Offensichtlich wurde auf Julika gewartet. Denn kaum steht sie in der Tür, kommt Bewegung in die Runde. Für einen Moment meint Julika, vor ihr spielte sich eine Filmszene ab, nachdem jemand „action“ gesagt hat. Oma erhebt sich und gießt Kaffee ein, ihre Tochter nimmt den Tortenheber, verteilt saftigen Pflaumenkuchen auf die Teller der Gäste und reicht die Schüssel mit der Schlagsahne herum. Der blasse Christian nuckelt an seiner Cola und tippt auf seinem Handy rum. Kuchengabeln klappern, Gesprächsfäden werden wieder aufgenommen.

„Julika!“, posaunt Opa Gunter mit seiner dröhnenden Stimme quer durch den Raum und reckt ihr voller Freude sein rundes, rötliches Gesicht entgegen.

Julika drückt ihm hastig einen Geburtstagskuss auf das kleine Stückchen freie Wange zwischen weißem Backenbart, Nase und Auge, lässt sich von ihrer Oma Barbara, die für diesen Moment ihre Kaffeekanne abstellt, an den rundlichen, weichen Körper ziehen, gibt den anderen Gästen brav reihum die Hand und lässt sich dann auf den freien Platz neben ihrem Bruder aufs Sofa fallen.

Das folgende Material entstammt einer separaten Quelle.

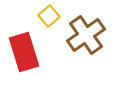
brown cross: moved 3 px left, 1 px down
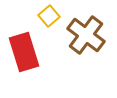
brown cross: rotated 18 degrees counterclockwise
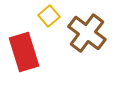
brown cross: moved 1 px right, 2 px up
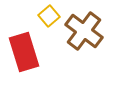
brown cross: moved 3 px left, 2 px up
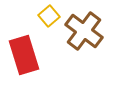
red rectangle: moved 3 px down
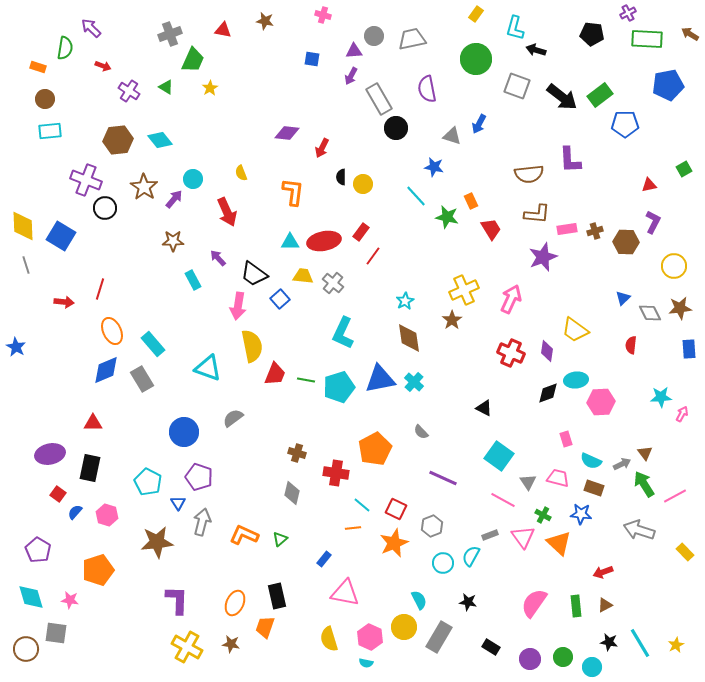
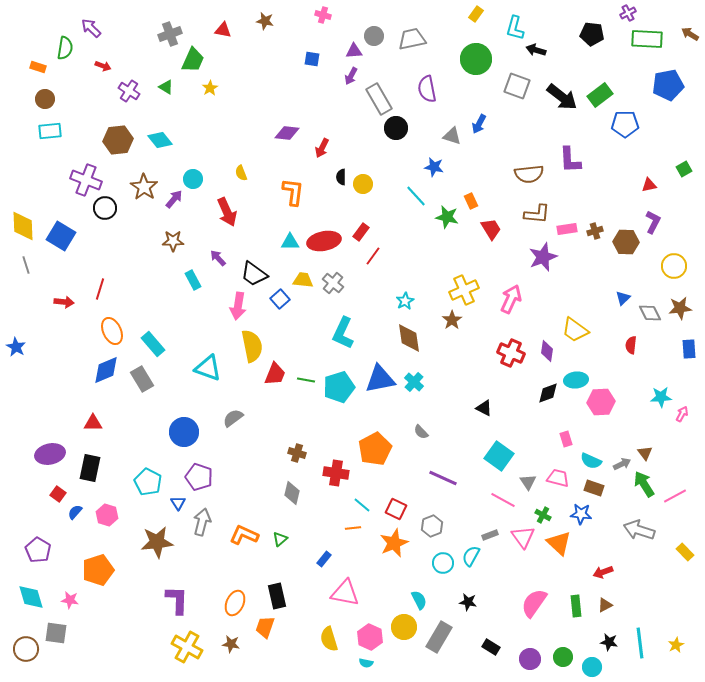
yellow trapezoid at (303, 276): moved 4 px down
cyan line at (640, 643): rotated 24 degrees clockwise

Alles wie immer, stellt sie fest. Wie an jedem Familiengeburtstag der Familien Ritter/Schaaf, jahraus, jahrein, gefühlte hundert Mal pro Jahr. Am Nachmittag Kaffeeklatsch, wie Oma zu dieser Veranstaltung sagt, Einladungen sind nicht nötig, alle wissen Bescheid. Und wie immer scheinen sich alle zu amüsieren.

Abgesehen von Julika.

Ihr will nicht aus dem Kopf, was sie eben gesehen und gelesen hat. Und das passt überhaupt nicht hierher, wo alle nur mit sich selbst und ihrem guten Leben beschäftigt sind. Am liebsten würde Julika aufstehen und gehen. Doch das wagt sie nicht, und außerdem hat sie Amal gesagt, sie würde ihren Opa fragen. Im Moment kann sie sich allerdings nicht vorstellen, wie das gehen soll. Also lässt sie sich von Oma ein dickes Stück von dem mampfigen, zimtigen Pflaumenkuchen auftun, klatscht sich einen fetten Berg Schlagsahne drauf und verkriecht sich dahinter.

Heute sind außer Julikas Familie noch Opas ältere Cousine Gabriele da, wie immer in einem grellbunten Kostüm, sowie Opas ältester Freund und Ex-Kollege Klaus mit Frau Britta, die quasi zur Familie gehören. Sie wohnen auch gleich um die Ecke.

Die Eltern von Julikas Vater sind nicht angereist, sie kommen nur zu runden Geburtstagen.

Der ältere Bruder von Julikas Mutter, Opas und Omas Sohn Mark, kommt nie, weil er schon seit vielen Jahren mit seiner Familie in Australien lebt. Julika kennt sie nur vom Bildschirm.

Und Uromi fehlt. Zum allerersten Mal, seit Julika denken kann. Uromi will nicht mehr aus dem Bett, auch nicht zum Geburtstag ihres geliebten Sohnes. Das will was heißen.